6.   The House of Lords had acknowledged that the development of this difficult area of law had been influenced by concerns about uncontrollable numbers of claims for psychiatric injury.

7.   The law as it had developed had left some persons, who might have suffered psychiatric injury through fault on the part of others, without a right of recovery.  

8.   Whenever the mechanism of injury causing psychiatric damage was the witnessing of the suffering or death of others, the witness was a “secondary victim” unless qualifying as a primary victim within the exceptions.
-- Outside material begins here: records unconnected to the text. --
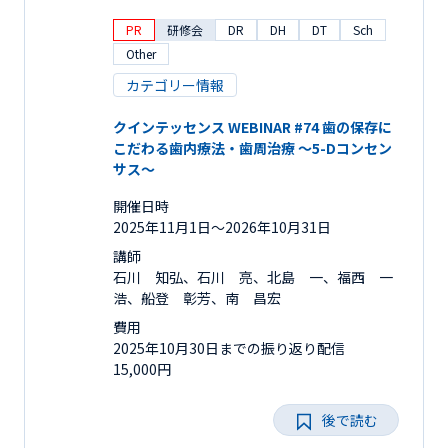
PR
研修会
DR
DH
DT
Sch
Other
カテゴリー情報
クインテッセンス WEBINAR #74 歯の保存に
こだわる歯内療法・歯周治療 ～5-Dコンセン
サス～
開催日時
2025年11月1日〜2026年10月31日
講師
石川 知弘、石川 亮、北島 一、福西 一
浩、船登 彰芳、南 昌宏
費用
2025年10月30日までの振り返り配信
15,000円
後で読む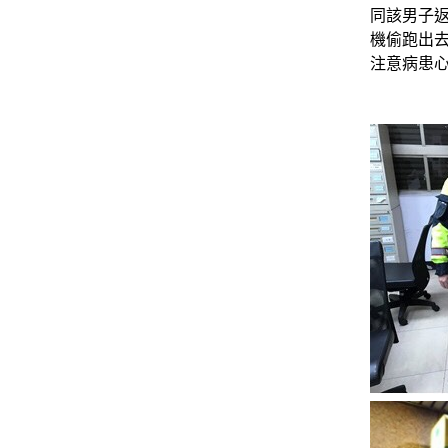
同該男子
機偷跑出
注意病患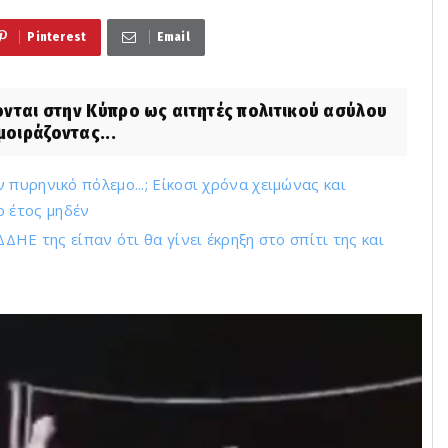
Pinterest
Email
νται στην Κύπρο ως αιτητές πολιτικού ασύλου
μοιράζοντας...
πυρηνικό πόλεμο...; Είκοσι χρόνα χειμώνας και
ο έτος μηδέν
ΔΗΕ της είπαν ότι θα γίνει έκρηξη στο σπίτι της και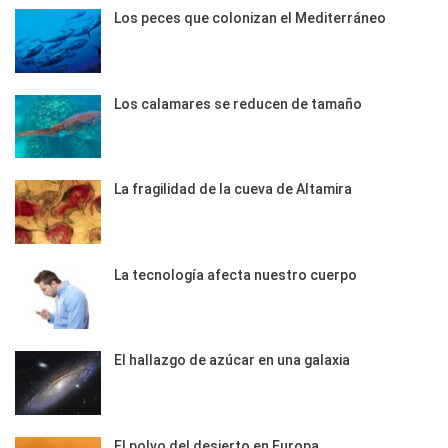
Los peces que colonizan el Mediterráneo
Los calamares se reducen de tamaño
La fragilidad de la cueva de Altamira
La tecnología afecta nuestro cuerpo
El hallazgo de azúcar en una galaxia
El polvo del desierto en Europa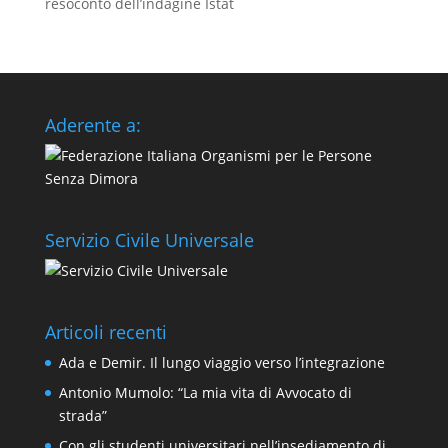
resoconto dell’indagine Istat
Aderente a:
Servizio Civile Universale
Articoli recenti
Ada e Demir. Il lungo viaggio verso l’integrazione
Antonio Mumolo: “La mia vita di Avvocato di
strada”
Con gli studenti universitari nell’insediamento di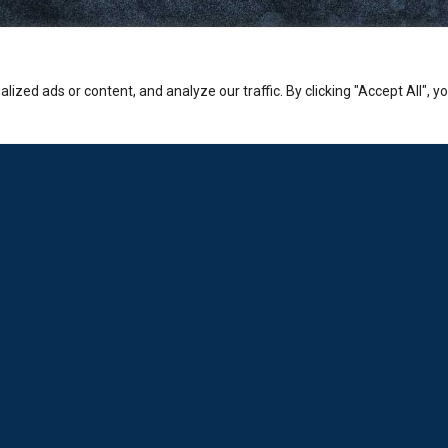
zed ads or content, and analyze our traffic. By clicking "Accept All", y
Εταιρία
Sales: +30-210-3236-569
Laboratorio: +30-210-6894-980
Εμπορικό κέντρο Ερμείον:
Κώστα Βάρναλη 2-4, Χαλάνδρι.
info@loda.gr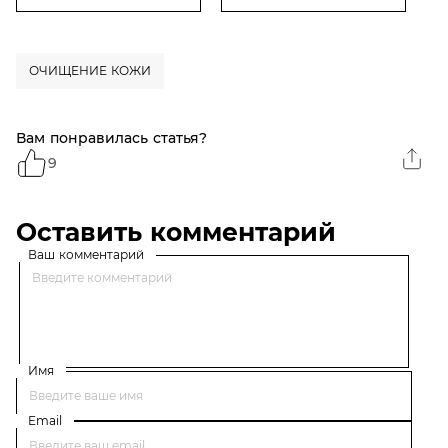
мл, с экстрактом Алоэ
жирной кожи лица и
тела, 200 мл
ОЧИЩЕНИЕ КОЖИ
Вам понравилась статья?
9
Оставить комментарий
Ваш комментарий
Имя
Email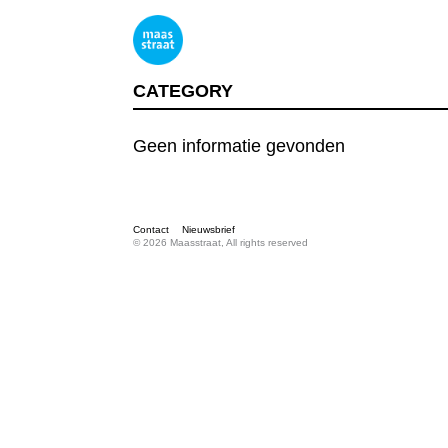
CATEGORY
Geen informatie gevonden
Contact
Nieuwsbrief
© 2026 Maasstraat, All rights reserved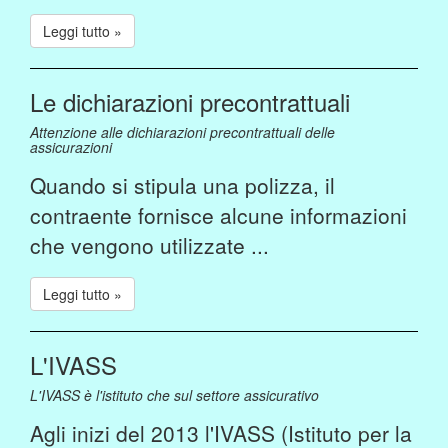
Leggi tutto »
Le dichiarazioni precontrattuali
Attenzione alle dichiarazioni precontrattuali delle
assicurazioni
Quando si stipula una polizza, il
contraente fornisce alcune informazioni
che vengono utilizzate ...
Leggi tutto »
L'IVASS
L'IVASS è l'istituto che sul settore assicurativo
Agli inizi del 2013 l'IVASS (Istituto per la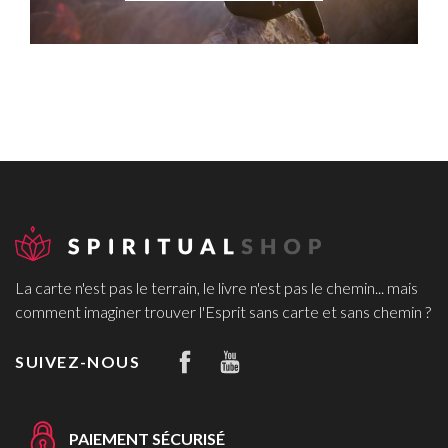
La carte n'est pas le terrain, le livre n'est pas le chemin... mais
comment imaginer trouver l'Esprit sans carte et sans chemin ?
SUIVEZ-NOUS
PAIEMENT SÉCURISÉ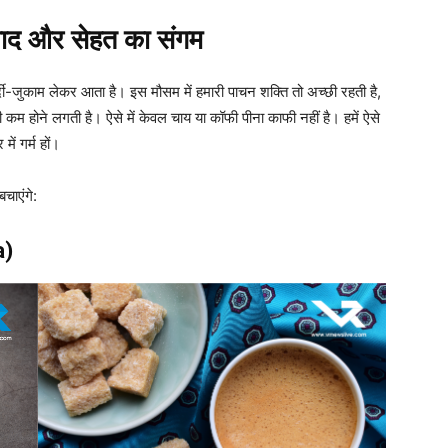
स्वाद और सेहत का संगम
्दी-जुकाम लेकर आता है। इस मौसम में हमारी पाचन शक्ति तो अच्छी रहती है,
कम होने लगती है। ऐसे में केवल चाय या कॉफी पीना काफी नहीं है। हमें ऐसे
ें गर्म हों।
बचाएंगे:
a)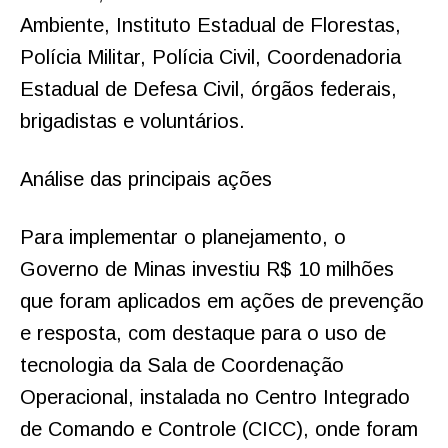
Ambiente, Instituto Estadual de Florestas,
Polícia Militar, Polícia Civil, Coordenadoria
Estadual de Defesa Civil, órgãos federais,
brigadistas e voluntários.
Análise das principais ações
Para implementar o planejamento, o
Governo de Minas investiu R$ 10 milhões
que foram aplicados em ações de prevenção
e resposta, com destaque para o uso de
tecnologia da Sala de Coordenação
Operacional, instalada no Centro Integrado
de Comando e Controle (CICC), onde foram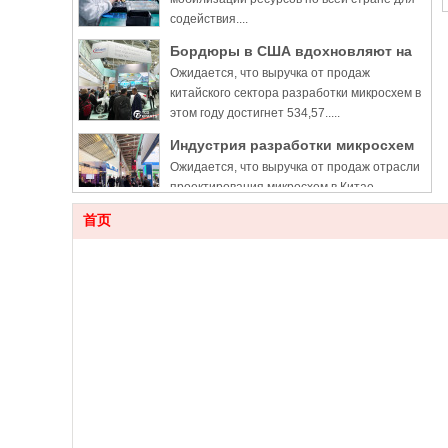
содействия....
Бордюры в США вдохновляют на
Ожидается, что выручка от продаж
новое мышление и видение
китайского сектора разработки микросхем в
этом году достигнет 534,57.....
Индустрия разработки микросхем
Ожидается, что выручка от продаж отрасли
в Китае вырастет на 16,5% в 2022
проектирования микросхем в Китае
году, несмотря на запреты США
достигнет 534,57 млрд юаней .....
首页
Кластеры цифровой индустрии
Кластеры цифровой промышленности
Китая способствуют росту
Китая набирают обороты, поскольку
цифровая ....
Ко
Эл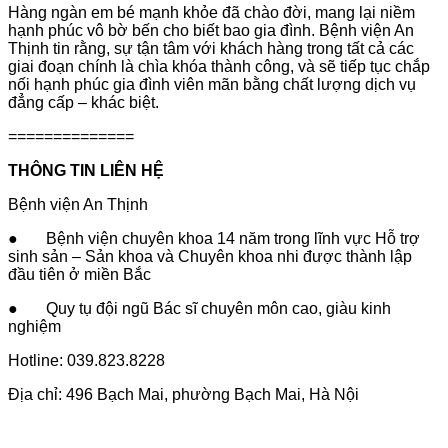
Hàng ngàn em bé mạnh khỏe đã chào đời, mang lại niềm
hạnh phúc vô bờ bến cho biết bao gia đình. Bệnh viện An
Thịnh tin rằng, sự tận tâm với khách hàng trong tất cả các
giai đoạn chính là chìa khóa thành công, và sẽ tiếp tục chắp
nối hạnh phúc gia đình viên mãn bằng chất lượng dịch vụ
đẳng cấp – khác biệt.
==============
THÔNG TIN LIÊN HỆ
Bệnh viện An Thịnh
● Bệnh viện chuyên khoa 14 năm trong lĩnh vực Hỗ trợ
sinh sản – Sản khoa và Chuyên khoa nhi được thành lập
đầu tiên ở miền Bắc
● Quy tụ đội ngũ Bác sĩ chuyên môn cao, giàu kinh
nghiệm
Hotline: 039.823.8228
Địa chỉ: 496 Bạch Mai, phường Bạch Mai, Hà Nội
9.   The concept of the “secondary victim” focused upon the way in which the injury to mental health had occurred, not the identity of the wrongdoer, nor the reason why the witness happened to be at the scene.

10. The crucial issue was the way or manner in which he had received his psychiatric injury.  The principles laid down by the Court of Appeal in Hatton v Sutherland [2002] 2 All ER 1, did not affect the rulings of the House of Lords in relation to persons whose mental injury had been caused in consequence of death or injury suffered, or apprehended to have been suffered, by someone else.

11. K was a secondary victim.  The action should be dismissed.